For the last few months, I’ve been writing periodically to say we’re probably not going to have a recession, and that you shouldn’t read too much into potentially negative signals in stock prices or economic data. I write today to say not to read too much into a positive number. The economy continues to grow, but you shouldn’t necessarily expect that pace of growth to increase.
The positive number we got on Friday was 3.2 percent: The advance estimate of U.S. GDP growth for the first quarter. That’s an improvement from 2.2 percent growth in the fourth quarter of 2018.
But Ernie Tedeschi — one of the macroeconomists I’ve been going to periodically to pour cold water on recession fears — says not to get too excited about this number.
“We see this 3.2 percent GDP print, and that’s a great number, but when you kind of open the hood and look underneath, it looks like something more consistent with 1.5 percent or 2 percent growth,” Tedeschi said.

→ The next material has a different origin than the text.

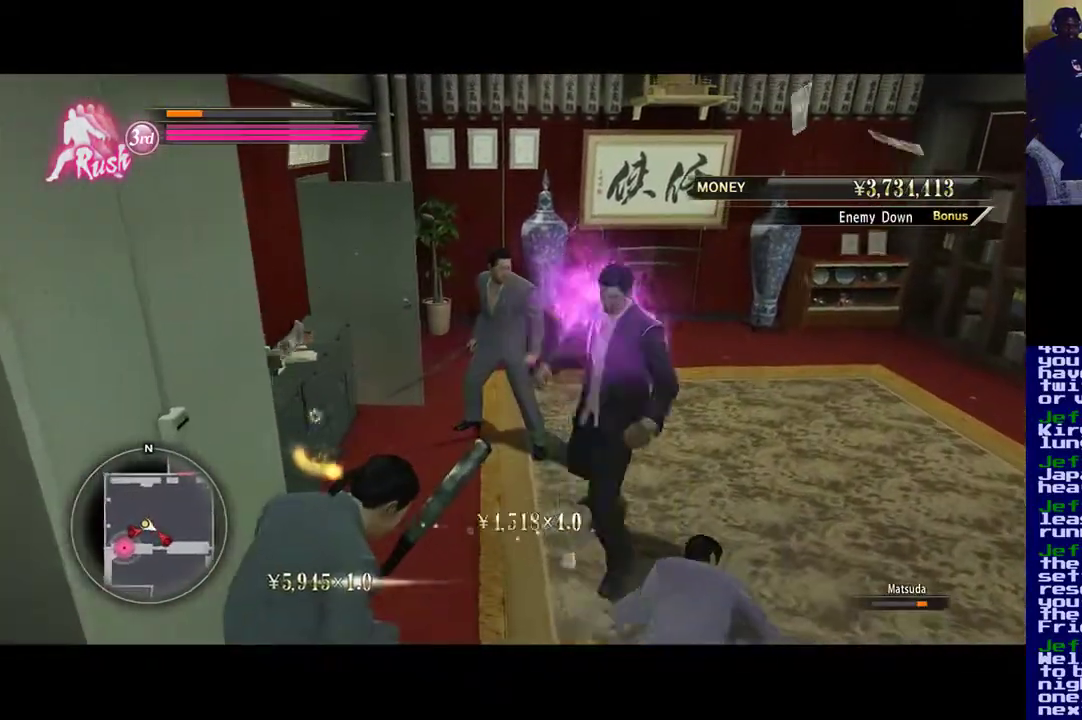
{"buttons": ["X"], "left_stick": "down", "right_stick": "center", "events": [[133, "X", "up"], [250, "X", "down"]]}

Why would that be? GDP is made up of several components. Some of them, like inventories and exports, change noisily from quarter to quarter in ways that don’t necessarily correspond to ongoing economic trends. Sometimes that can lead to a GDP number that looks more alarming than it really is; in this case, those non-core elements of GDP happened to perform especially well in the first quarter, leading to a number that could spark unwarranted optimism.
“We certainly don’t want to say this is at all indicative of a slowdown or a recession,” said Tedeschi. “It’s not.” But he noted that growth in the most core aspects of GDP— consumption and fixed investment — actually slowed down a little in the first quarter.
Ongoing growth in the 1.5 percent to 2 percent range is consistent with a hypothesis among macroeconomists: That fiscal stimulus from the 2017 tax bill spurred a temporary spike in economic growth, but that “sugar high” is over and growth will settle back into a less-robust but still-positive pace.
That is far from the worst possible outcome. Unemployment remains low and businesses continue to invest. The economy is likely to remain good enough for the president to brag about it through the 2020 election. But while the economy remains good, the numbers do not suggest it is becoming great.